(Dataset records)
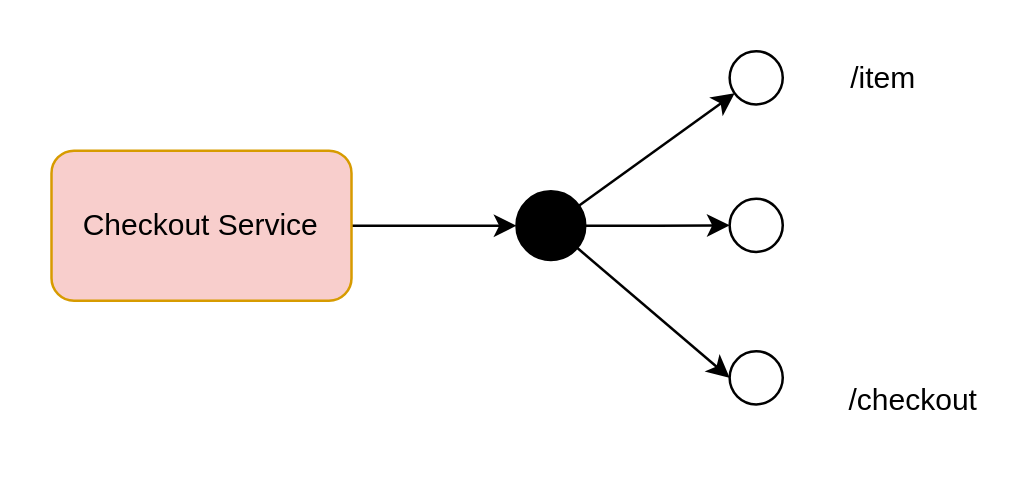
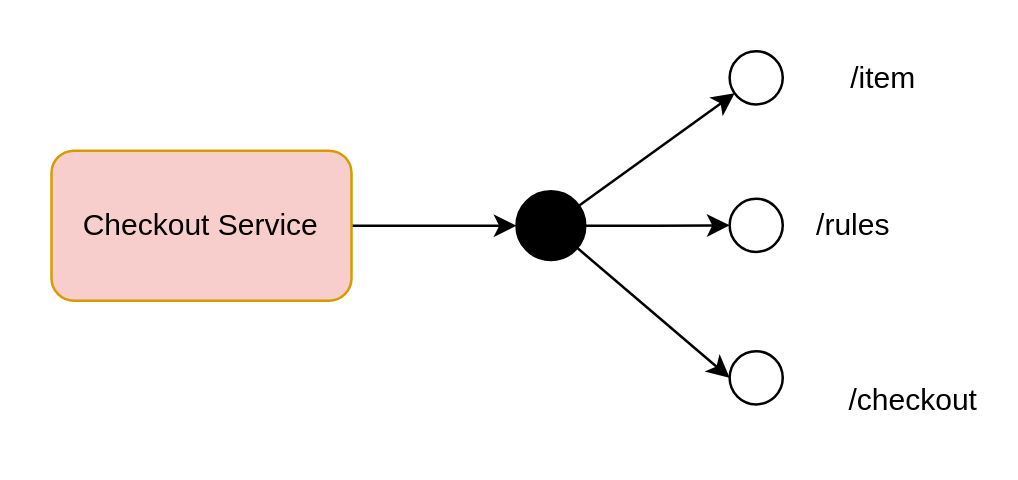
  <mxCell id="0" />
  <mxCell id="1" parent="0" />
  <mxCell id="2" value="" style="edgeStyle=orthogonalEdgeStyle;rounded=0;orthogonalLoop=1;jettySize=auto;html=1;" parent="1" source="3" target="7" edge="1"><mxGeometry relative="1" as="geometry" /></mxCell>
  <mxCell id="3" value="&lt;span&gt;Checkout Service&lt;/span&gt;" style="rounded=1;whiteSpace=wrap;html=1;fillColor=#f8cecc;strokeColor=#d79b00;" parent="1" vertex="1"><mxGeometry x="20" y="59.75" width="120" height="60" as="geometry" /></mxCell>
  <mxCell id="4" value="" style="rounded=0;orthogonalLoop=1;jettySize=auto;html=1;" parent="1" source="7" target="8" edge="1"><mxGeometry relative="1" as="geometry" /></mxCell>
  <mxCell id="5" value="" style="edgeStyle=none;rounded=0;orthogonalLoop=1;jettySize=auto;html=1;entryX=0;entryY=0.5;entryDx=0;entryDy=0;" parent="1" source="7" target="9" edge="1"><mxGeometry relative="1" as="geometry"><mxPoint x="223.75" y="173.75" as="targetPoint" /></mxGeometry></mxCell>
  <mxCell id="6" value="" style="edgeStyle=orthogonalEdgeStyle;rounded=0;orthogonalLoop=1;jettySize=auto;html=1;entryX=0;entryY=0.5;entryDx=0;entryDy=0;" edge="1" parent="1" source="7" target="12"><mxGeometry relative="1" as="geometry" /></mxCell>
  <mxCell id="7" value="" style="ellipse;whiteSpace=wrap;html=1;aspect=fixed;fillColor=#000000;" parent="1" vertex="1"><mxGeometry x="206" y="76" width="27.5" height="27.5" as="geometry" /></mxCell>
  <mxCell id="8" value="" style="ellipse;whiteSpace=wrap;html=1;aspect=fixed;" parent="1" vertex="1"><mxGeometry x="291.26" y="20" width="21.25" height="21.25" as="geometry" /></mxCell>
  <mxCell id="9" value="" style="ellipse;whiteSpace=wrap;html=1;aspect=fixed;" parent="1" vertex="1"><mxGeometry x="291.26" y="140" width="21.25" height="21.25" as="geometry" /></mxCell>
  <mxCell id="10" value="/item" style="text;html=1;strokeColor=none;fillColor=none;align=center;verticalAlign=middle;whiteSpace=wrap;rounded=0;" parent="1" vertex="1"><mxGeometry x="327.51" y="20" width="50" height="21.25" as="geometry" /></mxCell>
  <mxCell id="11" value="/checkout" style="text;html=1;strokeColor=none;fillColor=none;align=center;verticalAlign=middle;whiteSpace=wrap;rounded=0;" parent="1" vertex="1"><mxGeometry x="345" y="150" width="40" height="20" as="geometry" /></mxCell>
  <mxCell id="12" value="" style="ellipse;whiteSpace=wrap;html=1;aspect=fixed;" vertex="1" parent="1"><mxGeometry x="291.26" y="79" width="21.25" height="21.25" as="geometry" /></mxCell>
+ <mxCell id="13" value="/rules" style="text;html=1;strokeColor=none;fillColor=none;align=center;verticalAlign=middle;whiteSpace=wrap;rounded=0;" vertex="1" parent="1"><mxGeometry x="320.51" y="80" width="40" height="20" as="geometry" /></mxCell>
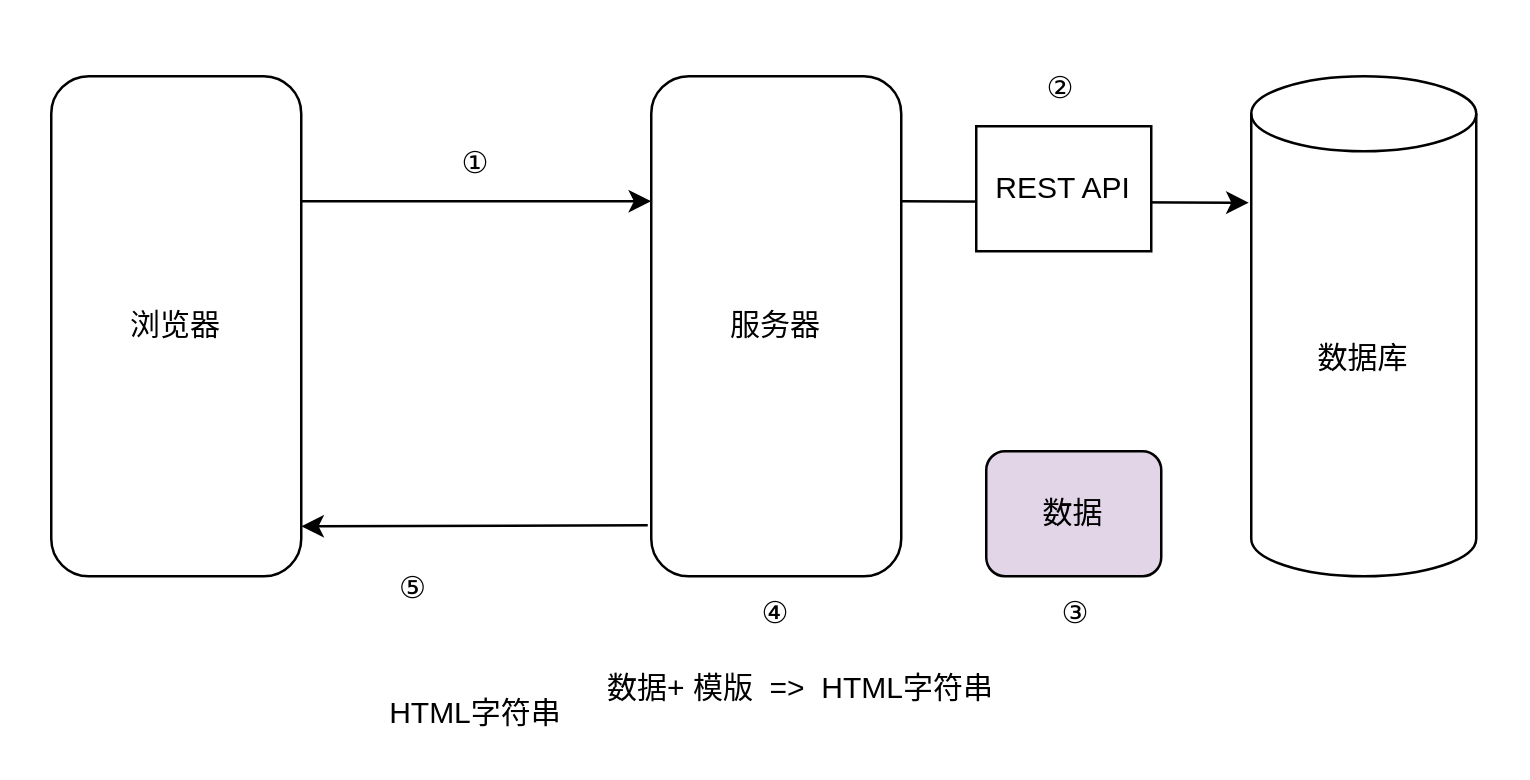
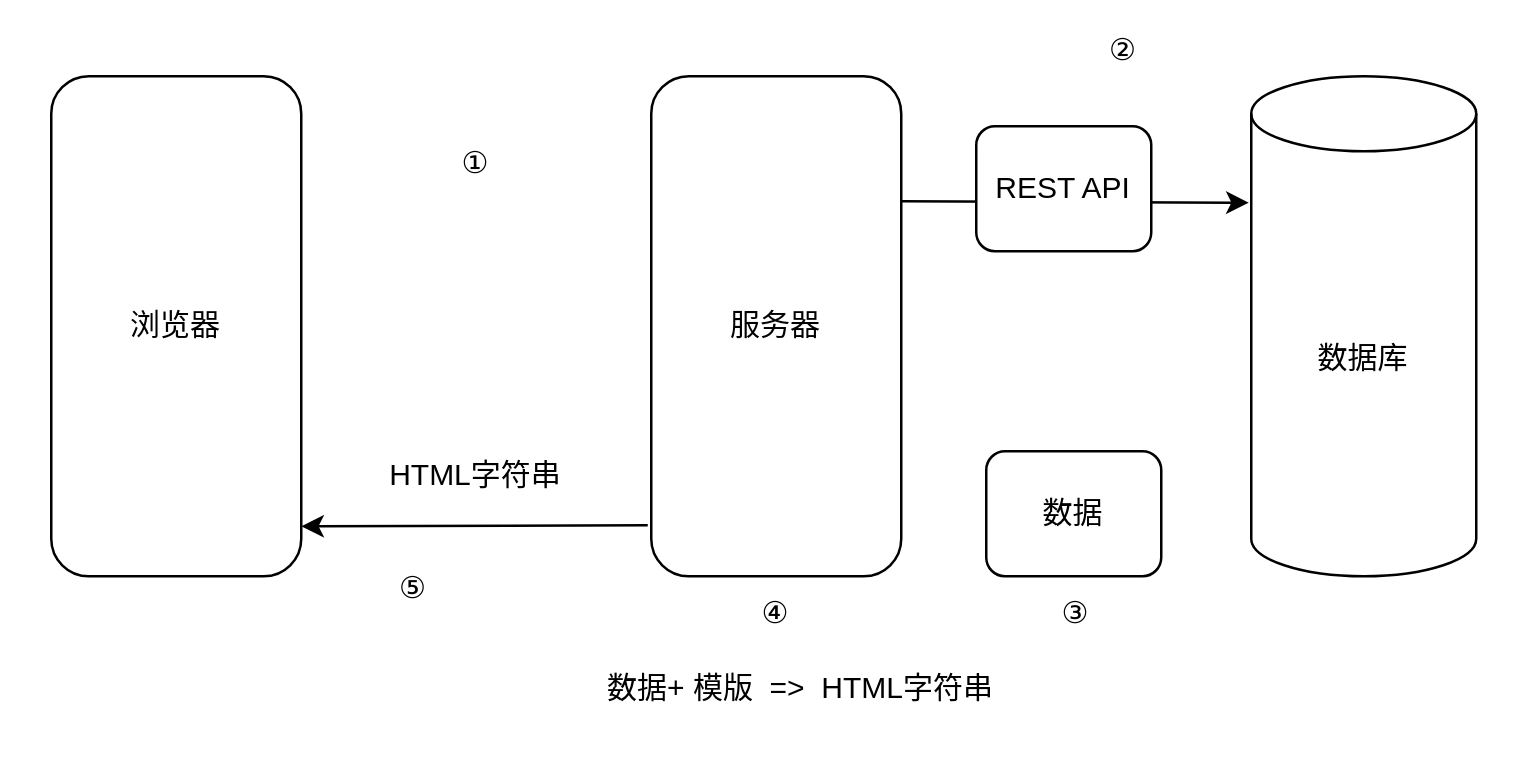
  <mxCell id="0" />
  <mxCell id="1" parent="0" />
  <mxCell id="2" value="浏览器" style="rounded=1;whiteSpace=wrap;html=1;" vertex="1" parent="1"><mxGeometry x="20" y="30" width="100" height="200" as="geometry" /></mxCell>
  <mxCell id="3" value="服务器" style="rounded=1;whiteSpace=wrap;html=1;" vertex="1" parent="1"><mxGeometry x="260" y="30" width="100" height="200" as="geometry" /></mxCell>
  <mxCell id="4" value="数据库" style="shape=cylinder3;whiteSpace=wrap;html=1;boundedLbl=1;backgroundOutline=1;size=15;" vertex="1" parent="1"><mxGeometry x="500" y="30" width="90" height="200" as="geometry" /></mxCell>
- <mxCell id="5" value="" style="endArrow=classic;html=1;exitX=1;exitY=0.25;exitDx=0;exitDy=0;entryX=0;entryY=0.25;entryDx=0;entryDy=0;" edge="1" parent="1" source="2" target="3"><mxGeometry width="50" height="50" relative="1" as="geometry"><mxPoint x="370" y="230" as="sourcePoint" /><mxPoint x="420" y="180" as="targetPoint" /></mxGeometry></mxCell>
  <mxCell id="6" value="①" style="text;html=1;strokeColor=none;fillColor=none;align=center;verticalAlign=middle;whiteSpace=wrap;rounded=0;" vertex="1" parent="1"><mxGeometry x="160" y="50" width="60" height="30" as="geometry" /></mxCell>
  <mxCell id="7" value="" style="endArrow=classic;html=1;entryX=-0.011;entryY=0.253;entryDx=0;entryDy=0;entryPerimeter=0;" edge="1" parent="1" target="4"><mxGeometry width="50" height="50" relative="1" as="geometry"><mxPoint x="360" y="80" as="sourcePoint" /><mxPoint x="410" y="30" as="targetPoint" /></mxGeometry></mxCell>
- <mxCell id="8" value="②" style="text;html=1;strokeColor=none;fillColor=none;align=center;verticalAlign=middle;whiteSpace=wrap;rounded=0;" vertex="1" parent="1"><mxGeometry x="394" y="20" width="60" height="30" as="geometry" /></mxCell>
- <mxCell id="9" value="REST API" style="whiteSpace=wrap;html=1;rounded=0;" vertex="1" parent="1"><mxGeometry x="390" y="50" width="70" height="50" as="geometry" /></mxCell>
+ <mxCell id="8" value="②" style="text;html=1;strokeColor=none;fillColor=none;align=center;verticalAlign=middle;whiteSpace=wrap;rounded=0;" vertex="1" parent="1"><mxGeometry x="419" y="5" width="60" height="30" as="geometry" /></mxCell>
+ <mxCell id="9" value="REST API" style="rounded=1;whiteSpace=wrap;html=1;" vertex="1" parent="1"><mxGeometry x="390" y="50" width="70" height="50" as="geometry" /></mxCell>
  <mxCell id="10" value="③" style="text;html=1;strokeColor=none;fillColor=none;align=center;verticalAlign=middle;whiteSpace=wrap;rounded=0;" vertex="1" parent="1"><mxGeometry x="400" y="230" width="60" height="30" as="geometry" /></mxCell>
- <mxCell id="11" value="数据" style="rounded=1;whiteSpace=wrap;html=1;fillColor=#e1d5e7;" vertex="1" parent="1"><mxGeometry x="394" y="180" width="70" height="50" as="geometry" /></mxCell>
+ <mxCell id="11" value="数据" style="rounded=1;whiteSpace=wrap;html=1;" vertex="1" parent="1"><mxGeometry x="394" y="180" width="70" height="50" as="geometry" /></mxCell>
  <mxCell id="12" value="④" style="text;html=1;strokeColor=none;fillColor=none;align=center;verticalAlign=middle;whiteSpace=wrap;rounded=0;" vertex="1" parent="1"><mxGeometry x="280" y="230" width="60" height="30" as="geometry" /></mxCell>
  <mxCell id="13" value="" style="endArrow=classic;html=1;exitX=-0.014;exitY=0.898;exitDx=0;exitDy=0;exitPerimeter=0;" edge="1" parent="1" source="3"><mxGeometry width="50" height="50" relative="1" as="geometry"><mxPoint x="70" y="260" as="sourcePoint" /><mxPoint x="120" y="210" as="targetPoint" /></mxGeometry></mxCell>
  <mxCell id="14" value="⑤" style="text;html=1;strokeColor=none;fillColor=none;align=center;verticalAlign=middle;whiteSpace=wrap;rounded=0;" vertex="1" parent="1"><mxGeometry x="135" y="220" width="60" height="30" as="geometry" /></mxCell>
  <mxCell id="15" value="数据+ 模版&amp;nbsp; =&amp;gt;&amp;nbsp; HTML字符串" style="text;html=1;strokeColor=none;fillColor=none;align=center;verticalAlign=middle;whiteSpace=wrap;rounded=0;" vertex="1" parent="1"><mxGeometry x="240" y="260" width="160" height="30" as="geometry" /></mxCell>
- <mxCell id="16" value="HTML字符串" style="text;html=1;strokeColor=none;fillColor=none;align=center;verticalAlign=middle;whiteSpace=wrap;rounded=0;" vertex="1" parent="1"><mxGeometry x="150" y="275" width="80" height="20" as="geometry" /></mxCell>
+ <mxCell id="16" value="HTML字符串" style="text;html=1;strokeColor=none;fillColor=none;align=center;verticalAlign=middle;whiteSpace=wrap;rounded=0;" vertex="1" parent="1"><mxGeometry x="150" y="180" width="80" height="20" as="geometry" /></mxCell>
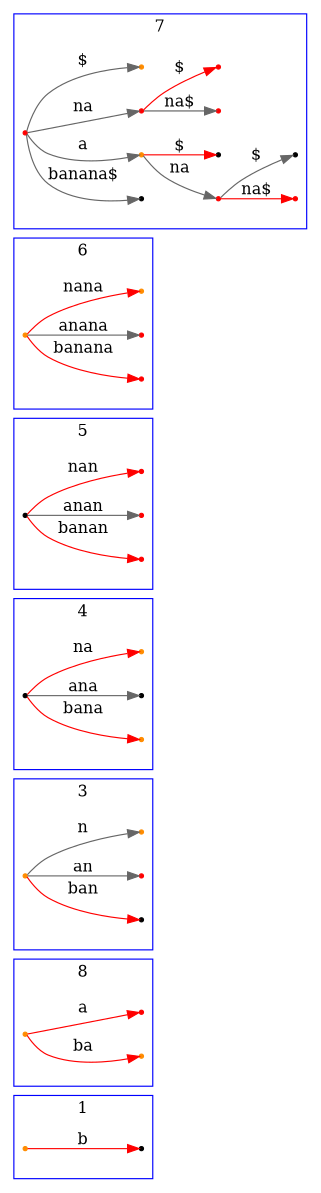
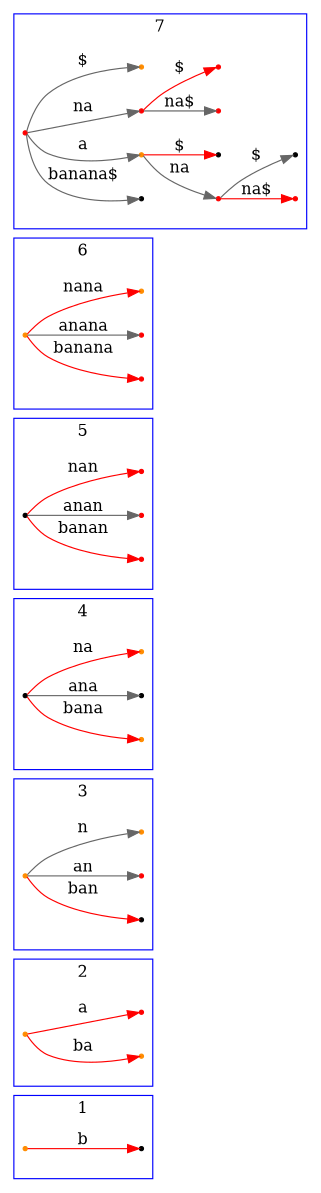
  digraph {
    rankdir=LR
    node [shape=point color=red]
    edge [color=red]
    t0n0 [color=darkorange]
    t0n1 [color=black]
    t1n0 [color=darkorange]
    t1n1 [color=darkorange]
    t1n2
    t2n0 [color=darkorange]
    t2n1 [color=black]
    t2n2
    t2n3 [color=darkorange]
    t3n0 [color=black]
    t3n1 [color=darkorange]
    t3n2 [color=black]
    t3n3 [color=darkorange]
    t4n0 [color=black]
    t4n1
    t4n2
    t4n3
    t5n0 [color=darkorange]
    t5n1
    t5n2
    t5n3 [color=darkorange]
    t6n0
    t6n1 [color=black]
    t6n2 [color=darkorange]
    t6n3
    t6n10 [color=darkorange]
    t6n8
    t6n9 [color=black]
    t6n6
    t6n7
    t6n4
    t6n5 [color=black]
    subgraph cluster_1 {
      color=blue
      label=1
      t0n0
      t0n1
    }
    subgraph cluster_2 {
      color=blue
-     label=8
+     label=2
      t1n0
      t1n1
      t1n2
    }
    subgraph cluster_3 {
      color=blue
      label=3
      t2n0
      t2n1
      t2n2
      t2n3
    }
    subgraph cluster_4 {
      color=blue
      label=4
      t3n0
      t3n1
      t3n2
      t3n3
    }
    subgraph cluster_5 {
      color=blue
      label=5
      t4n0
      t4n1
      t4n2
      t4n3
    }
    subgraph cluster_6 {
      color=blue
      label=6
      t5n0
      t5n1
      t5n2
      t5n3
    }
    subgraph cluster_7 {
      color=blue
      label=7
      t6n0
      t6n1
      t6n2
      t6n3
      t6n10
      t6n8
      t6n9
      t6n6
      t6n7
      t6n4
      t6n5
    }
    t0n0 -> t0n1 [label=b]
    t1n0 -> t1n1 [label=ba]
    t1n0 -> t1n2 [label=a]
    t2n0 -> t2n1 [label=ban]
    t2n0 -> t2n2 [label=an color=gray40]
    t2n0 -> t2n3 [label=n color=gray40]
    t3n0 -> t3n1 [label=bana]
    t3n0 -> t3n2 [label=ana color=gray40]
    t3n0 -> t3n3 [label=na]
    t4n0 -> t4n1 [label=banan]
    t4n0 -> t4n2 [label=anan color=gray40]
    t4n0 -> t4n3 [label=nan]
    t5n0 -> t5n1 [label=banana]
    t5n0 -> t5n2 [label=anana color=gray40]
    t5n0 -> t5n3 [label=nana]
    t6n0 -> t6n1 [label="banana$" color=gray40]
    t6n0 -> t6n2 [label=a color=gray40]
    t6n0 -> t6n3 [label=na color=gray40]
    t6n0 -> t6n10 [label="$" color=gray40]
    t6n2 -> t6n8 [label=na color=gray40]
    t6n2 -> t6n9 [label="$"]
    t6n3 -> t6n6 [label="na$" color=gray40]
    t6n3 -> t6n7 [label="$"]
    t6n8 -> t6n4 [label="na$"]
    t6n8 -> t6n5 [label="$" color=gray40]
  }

**THE TASK:** Which lines of the records contain the string "fixed"? Return each such line in full, treating uppercase and lowercase as different.

**SOLUTION TO THIS PROBLEM:**
  <mxCell id="7" value="" style="ellipse;whiteSpace=wrap;html=1;aspect=fixed;fillColor=#000000;" parent="1" vertex="1"><mxGeometry x="206" y="76" width="27.5" height="27.5" as="geometry" /></mxCell>
  <mxCell id="8" value="" style="ellipse;whiteSpace=wrap;html=1;aspect=fixed;" parent="1" vertex="1"><mxGeometry x="291.26" y="20" width="21.25" height="21.25" as="geometry" /></mxCell>
  <mxCell id="9" value="" style="ellipse;whiteSpace=wrap;html=1;aspect=fixed;" parent="1" vertex="1"><mxGeometry x="291.26" y="140" width="21.25" height="21.25" as="geometry" /></mxCell>
  <mxCell id="12" value="" style="ellipse;whiteSpace=wrap;html=1;aspect=fixed;" vertex="1" parent="1"><mxGeometry x="291.26" y="79" width="21.25" height="21.25" as="geometry" /></mxCell>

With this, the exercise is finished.